Over the next several years, I practiced blocking everything out of mind, save my message, and I reinforced this with self-hypnosis, a life-saving tool for me. I used to give myself “ten minute treatments” before going to sleep, when I awoke, and a third time, in my office, during the day. Slowly, very slowly, I began to have less fear; I seemed more able to “forget myself” and focus on my message, and stuttering began to fade from my mind.  (After I gained adequate control of stuttering, I have continued to use self-hypnosis to this day to give myself mental “treatments” about all manner of things, from insomnia to health issues to making my daily “happiness decision”, which you can read in my book on Happiness; go to Amazon: Happiness in Seven Steps.

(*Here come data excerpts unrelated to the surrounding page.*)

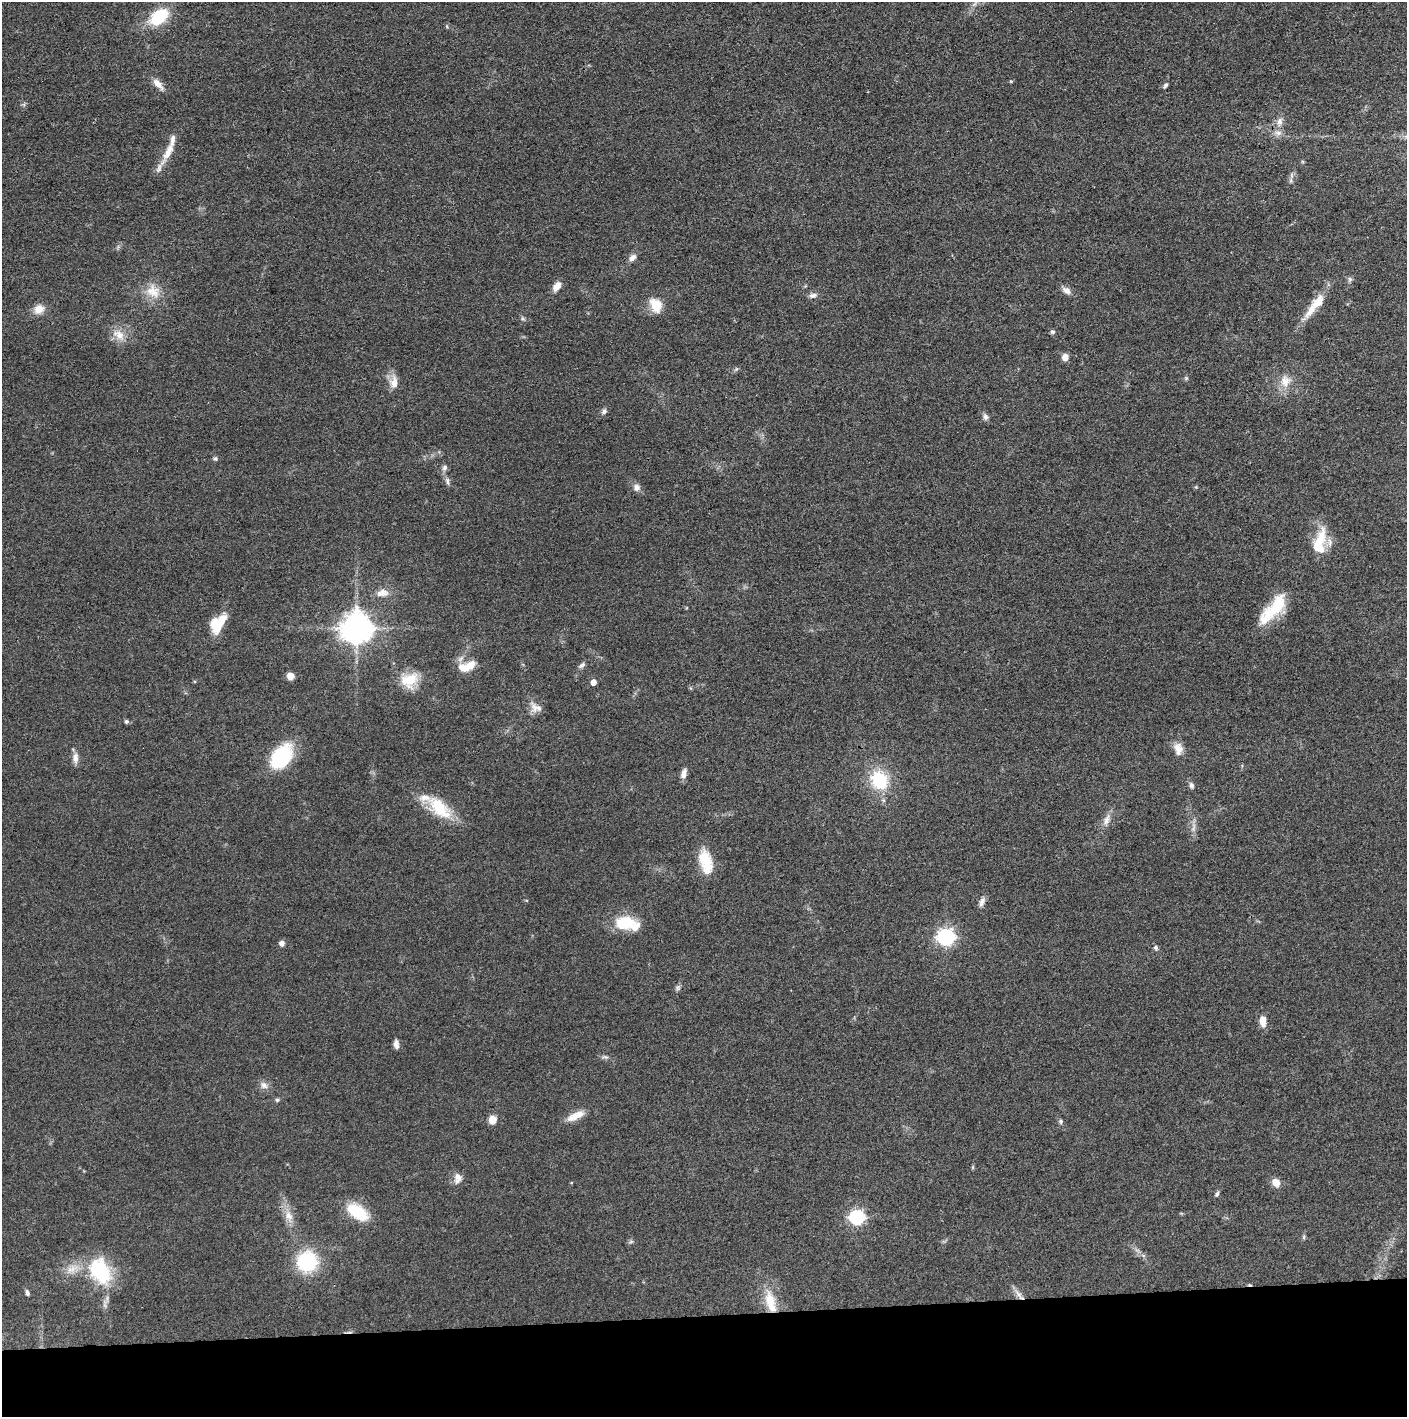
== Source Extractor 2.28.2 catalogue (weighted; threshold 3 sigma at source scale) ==
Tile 8 of 3 x 3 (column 2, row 3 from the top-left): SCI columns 1412-2816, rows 6-1420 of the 4228 x 4255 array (HDU 1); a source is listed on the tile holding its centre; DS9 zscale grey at full resolution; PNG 1409 x 1419 px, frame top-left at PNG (2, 2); no overlay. Shown black and unused: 7% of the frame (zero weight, under 3 of 4 exposures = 1% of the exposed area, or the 3 px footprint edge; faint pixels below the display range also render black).
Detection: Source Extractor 2.28.2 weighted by HDU 2 'WHT'; one run over the whole footprint, this tile lists its part. Background 0.0512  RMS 0.0064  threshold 0.0289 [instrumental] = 3 sigma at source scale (4.5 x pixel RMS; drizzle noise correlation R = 1.50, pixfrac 1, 0.05/0.05 arcsec/px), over >= 5 px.
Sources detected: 94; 1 cosmic-ray / hot-pixel residue — not listed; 10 inside a brighter listed object's ellipse — not listed separately; the other 83 listed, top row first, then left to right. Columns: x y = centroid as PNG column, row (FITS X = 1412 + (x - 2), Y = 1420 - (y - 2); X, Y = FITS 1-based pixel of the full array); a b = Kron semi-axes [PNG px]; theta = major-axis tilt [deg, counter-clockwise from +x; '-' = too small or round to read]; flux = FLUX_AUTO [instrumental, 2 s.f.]
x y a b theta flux
974 4 9 3 45 1.4
159 17 18 11 41 35
1011 81 5 3 - 0.63
158 84 17 7 -47 5.1
1165 85 8 5 54 1.3
1279 122 13 8 74 4.3
168 152 34 9 63 11
1291 180 9 4 -82 1.5
632 258 10 7 45 3.1
1350 279 8 5 73 1.4
557 286 11 7 57 5.6
153 291 22 18 -43 12
1067 291 12 7 -34 3.8
813 295 12 7 11 2.6
656 305 17 12 -64 12
39 309 14 11 28 6.7
1311 310 37 10 55 12
523 318 7 5 -30 1.1
1052 332 6 5 - 1.3
119 335 19 11 -31 8.2
1065 357 8 7 - 4
736 369 7 4 45 1.1
1186 378 6 5 - 0.95
1285 381 18 15 82 9.2
394 382 18 11 90 6.4
604 411 7 6 - 1.9
985 417 9 6 -77 2.2
215 459 6 6 - 1.2
444 468 9 6 60 2.1
447 481 11 5 -78 2.1
636 487 9 9 - 3
1196 487 5 4 - 0.68
1320 538 32 14 75 16
383 592 15 11 -23 5.8
1273 609 44 14 48 27
218 623 21 12 53 19
356 628 9 9 - 1100
582 665 9 6 38 1.9
463 668 16 11 -23 8.2
290 676 7 7 - 4.3
409 680 23 18 25 16
593 682 4 4 - 5.8
536 707 18 11 -23 5.3
126 721 5 5 - 1.4
1178 749 17 11 -79 6
281 757 25 15 51 52
75 758 14 8 89 4
684 774 11 6 75 4.1
879 780 21 18 -62 30
1191 785 9 6 -76 2
439 808 35 17 -42 27
1107 820 18 8 71 4.9
1193 828 15 5 80 3.3
705 859 22 17 -72 16
982 902 13 6 69 3.1
627 924 30 15 -9 22
946 937 7 6 - 220
282 943 6 6 - 2.6
1156 948 7 6 - 1.3
678 987 8 6 75 1.5
1263 1021 13 7 -86 6.3
396 1043 9 7 63 2.3
605 1057 10 4 -11 1.6
264 1085 12 9 -38 3.6
277 1100 5 5 - 1.1
576 1116 24 9 26 8.3
492 1120 9 8 - 5.7
1061 1121 7 5 -78 1.2
973 1167 6 4 71 0.72
458 1178 15 9 85 4.4
1276 1182 8 7 - 6.8
1217 1194 7 4 66 1.4
358 1212 26 14 -34 22
289 1216 18 10 -69 7.4
857 1217 7 6 - 150
1304 1237 6 4 90 0.94
631 1242 7 4 -17 1
307 1262 19 17 35 48
72 1269 19 10 27 8.5
100 1271 30 21 -60 47
27 1293 7 5 -73 1.7
1018 1294 15 6 -51 3.9
770 1301 29 15 -80 17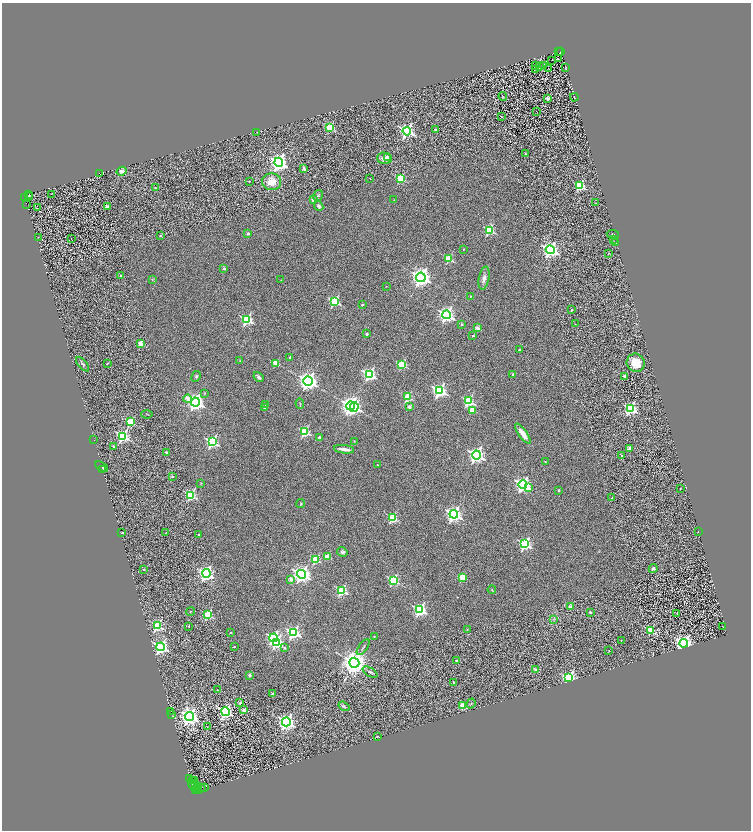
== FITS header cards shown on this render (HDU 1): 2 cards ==
NAXIS1  =                 1497
NAXIS2  =                 1656

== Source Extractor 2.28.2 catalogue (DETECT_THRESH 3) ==
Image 1497 x 1656 px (HDU 1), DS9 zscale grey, zoomed out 1/2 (1 PNG px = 2 x 2 image px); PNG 753 x 832 px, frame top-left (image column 1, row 1655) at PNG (2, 3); each listed source drawn as its Kron ellipse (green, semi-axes under 4 px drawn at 4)
Background 0.468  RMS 0.33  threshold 0.99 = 3 sigma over >= 5 px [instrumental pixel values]
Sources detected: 255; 50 cannot appear on this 1/2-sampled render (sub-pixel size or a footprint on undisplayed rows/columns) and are neither listed nor drawn; the other 205 listed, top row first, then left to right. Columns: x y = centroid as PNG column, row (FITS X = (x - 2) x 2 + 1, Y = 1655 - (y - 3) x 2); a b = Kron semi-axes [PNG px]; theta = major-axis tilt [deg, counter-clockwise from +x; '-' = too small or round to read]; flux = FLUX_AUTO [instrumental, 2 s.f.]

It took about five years to remove, say, 75% of it. The last 25% was harder to eliminate, but, at that point, almost no one knew that I had a problem, but I did; however seemingly controlled, it remained a latent threat. It took another ten years to eliminate all but, say, 5%. By then, I was 40. One year, I gave 48 speeches. Over the years, I have done about 50 radio broadcasts and a dozen TV shows and have given hundreds of speeches, as well as handling many legal proceedings of one kind or another.  I also did a few months of Toastmasters, luckily always winning.  I later taught public speaking to adults.  By age 50, my stuttering was down to 1% or so, but it’s still there. I have to watch it, to this very day. I learned from the philosopher Schopenhauer (1788-1860, German philosopher) this thought, which helped wash away the nightmares of my stuttering and the pervasive fears of failure that always haunted me,

We can survive certain experiences and fears only by forgetting them.

The key to my recovering my ability to be a public speaker has also proven to be the key to success in many other aspects of my life. Forgetting myself, that is, concentrating on my message, never saying anything which I did not believe, and thinking as much as possible about what others may want or need or want to know, all of this seemed to release my tongue and enrich my life.  The important thing isn’t self; it’s the message and the deed.  Once we embrace that, truly embrace it, our bodies (and tongues) follow suit.

As public speakers, most of us will never rival Churchill, Roosevelt, Webster, or Demosthenes (the greatest orator of Greece, who was also a stutterer, who put pebbles in his mouth to learn to control his tongue), but, if we will forget ourselves and concentrate on our message, we can improve ourselves and speak effectively, and that should suffice.

When I let go of what I am, I can become what I might be.